> **What the task asks**: Nothing but the lines from the one containing "PROGRAMEAZĂ-TE" to the end of the records below should be output, each exactly as written.
━━━ Extracted entries
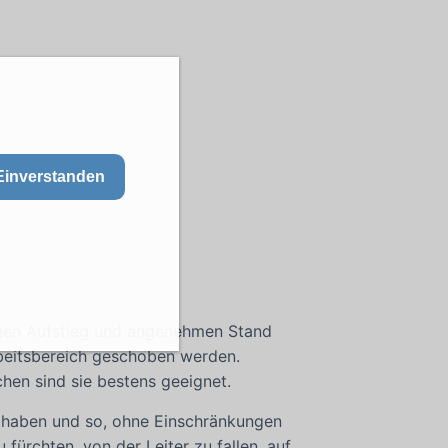
Einverstanden
emen Aufstieg und angenehmen Stand
beitsbereich geschoben werden.
hen sind sie bestens geeignet.
u haben und so, ohne Einschränkungen
 fürchten, von der Leiter zu fallen, auf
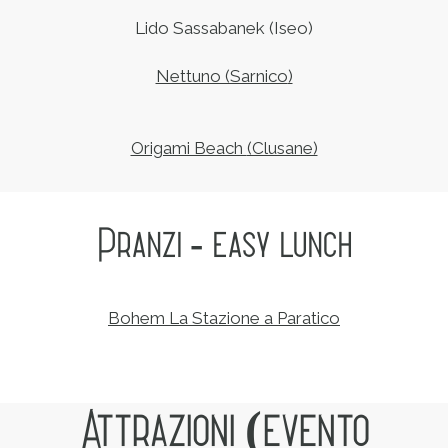
Lido Sassabanek (Iseo)
Nettuno (Sarnico
)
Origami Beach
(Clusane)
Pranzi - easy lunch
Bohem La Stazione a Paratico
Attrazioni (evento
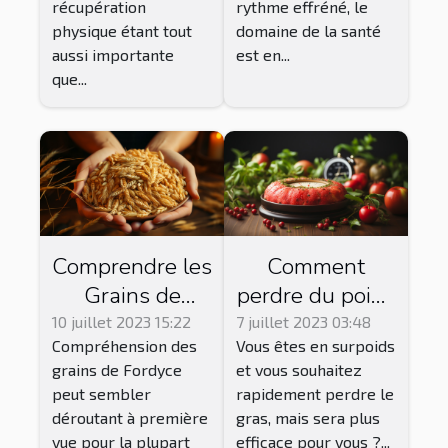
récupération
rythme effréné, le
physique étant tout
domaine de la santé
aussi importante
est en...
que...
Comprendre les
Comment
Grains de
perdre du poids
Fordyce:
rapidement ?
10 juillet 2023 15:22
7 juillet 2023 03:48
Compréhension des
Vous êtes en surpoids
Causes,
grains de Fordyce
et vous souhaitez
Symptômes et
peut sembler
rapidement perdre le
Options de
déroutant à première
gras, mais sera plus
Traitement
vue pour la plupart
efficace pour vous ?...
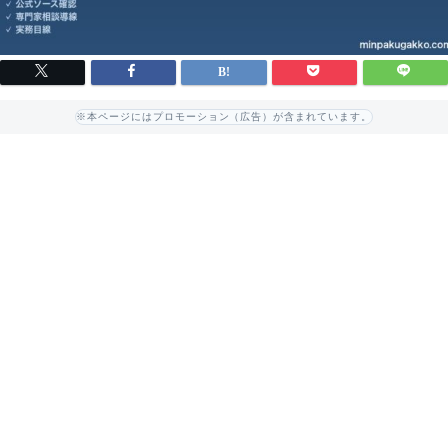
※本ページにはプロモーション（広告）が含まれています。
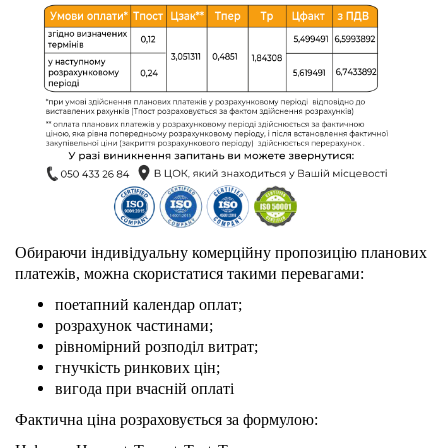
Обираючи індивідуальну комерційну пропозицію планових
платежів, можна скористатися такими перевагами:
поетапний календар оплат;
розрахунок частинами;
рівномірний розподіл витрат;
гнучкість ринкових цін;
вигода при вчасній оплаті
Фактична ціна розраховується за формулою:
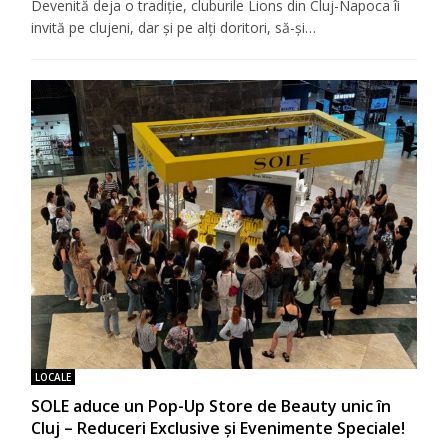
Devenită deja o tradiţie, cluburile Lions din Cluj-Napoca îi
invită pe clujeni, dar şi pe alţi doritori, să-şi…
LOCALE
SOLE aduce un Pop-Up Store de Beauty unic în
Cluj – Reduceri Exclusive și Evenimente Speciale!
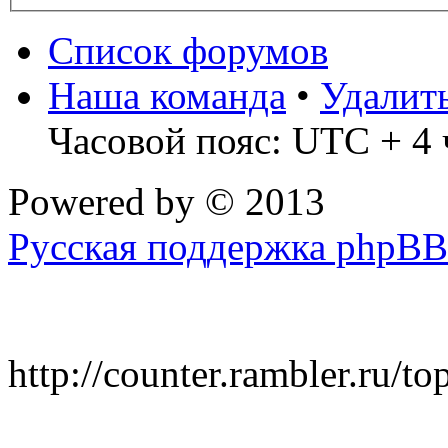
Список форумов
Наша команда
•
Удалит
Часовой пояс: UTC + 4 
Powered by
© 2013
Русская поддержка phpBB
http://counter.rambler.ru/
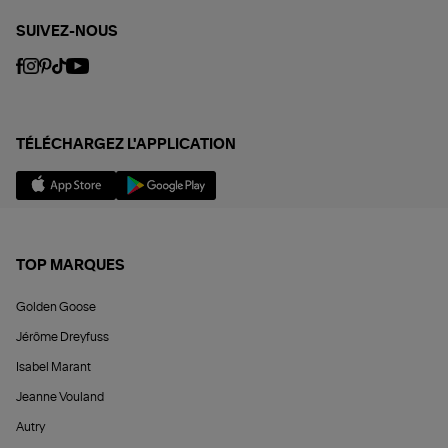
SUIVEZ-NOUS
TÉLÉCHARGEZ L'APPLICATION
TOP MARQUES
Golden Goose
Jérôme Dreyfuss
Isabel Marant
Jeanne Vouland
Autry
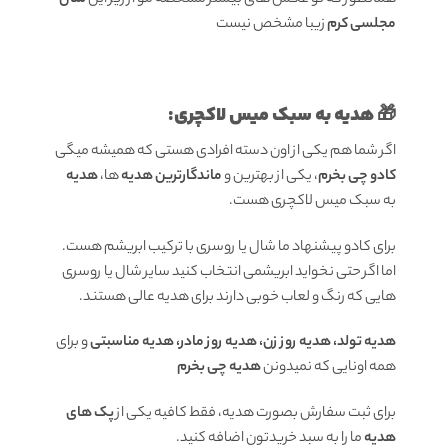
مجلسی
کرم
زیبا مشخص نیست
🎁 هدیه به سبک میس لاکچری:
اگر شما هم یکی از اون دسته افرادی هستی که همیشه میگی
کادو چی بخرم
، یکی از بهترین و
ماندگارترین هدیه
ها،
هدیه
به سبک میس لاکچری هست.
برای کادو پیشنهاد ما شال یا روسری با ترکیب ابریشم هست.
اما اگر حتی نخواید ابریشمی انتخاب کنید سایر شال یا روسری
هایی که رنگ و لعاب خوبی دارند برای هدیه عالی هستند.
هدیه تولد، هدیه روز زن، هدیه روز مادر، هدیه مناسبتی
و برای
همه اونایی که نمیدونن
هدیه چی بخرم
برای ثبت سفارش بصورت هدیه، فقط کافیه یکی از
پک های
هدیه
ما را به سبد خریدتون اضافه کنید.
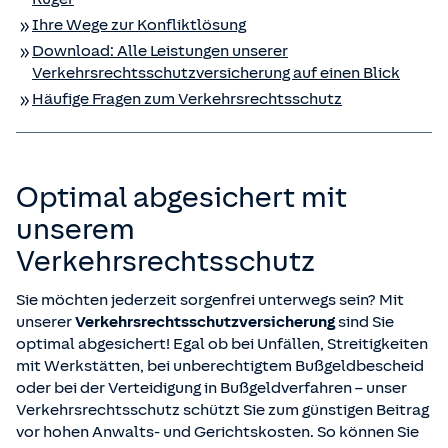
Ihre Wege zur Konfliktlösung
Download: Alle Leistungen unserer
Verkehrsrechtsschutz­versicherung auf einen Blick
Häufige Fragen zum Verkehrsrechtsschutz
Optimal abgesichert mit
unserem
Verkehrsrechtsschutz
Sie möchten jederzeit sorgenfrei unterwegs sein? Mit
unserer
Verkehrsrechtsschutzversicherung
sind Sie
optimal abgesichert! Egal ob bei Unfällen, Streitigkeiten
mit Werkstätten, bei unberechtigtem Bußgeldbescheid
oder bei der Verteidigung in Bußgeldverfahren – unser
Verkehrsrechtsschutz schützt Sie zum günstigen Beitrag
vor hohen Anwalts- und Gerichtskosten. So können Sie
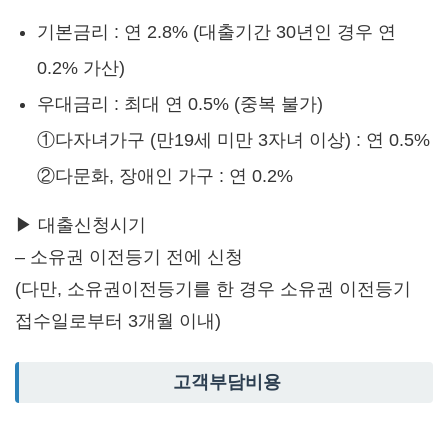
기본금리 : 연 2.8% (대출기간 30년인 경우 연
0.2% 가산)
우대금리 : 최대 연 0.5% (중복 불가)
①다자녀가구 (만19세 미만 3자녀 이상) : 연 0.5%
②다문화, 장애인 가구 : 연 0.2%
▶ 대출신청시기
– 소유권 이전등기 전에 신청
(다만, 소유권이전등기를 한 경우 소유권 이전등기
접수일로부터 3개월 이내)
고객부담비용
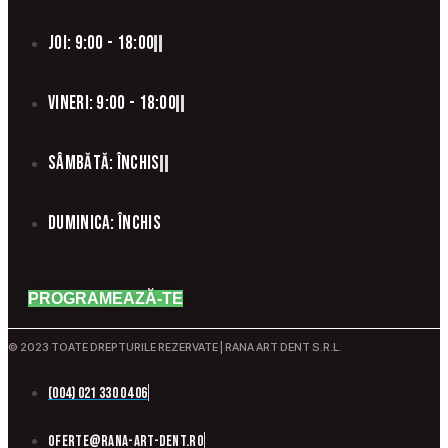
Joi: 9:00 - 18:00
Vineri: 9:00 - 18:00
Sâmbătă: Închis
Duminica: Închis
PROGRAMEAZĂ-TE
© 2023 TOATE DREPTURILE REZERVATE | RANA ART DENT S.R.L.
(004) 021 330 04 06
oferte@rana-art-dent.ro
━━━━━━
> **Exercise solution**:
PROGRAMEAZĂ-TE
© 2023 TOATE DREPTURILE REZERVATE | RANA ART DENT S.R.L.
(004) 021 330 04 06
oferte@rana-art-dent.ro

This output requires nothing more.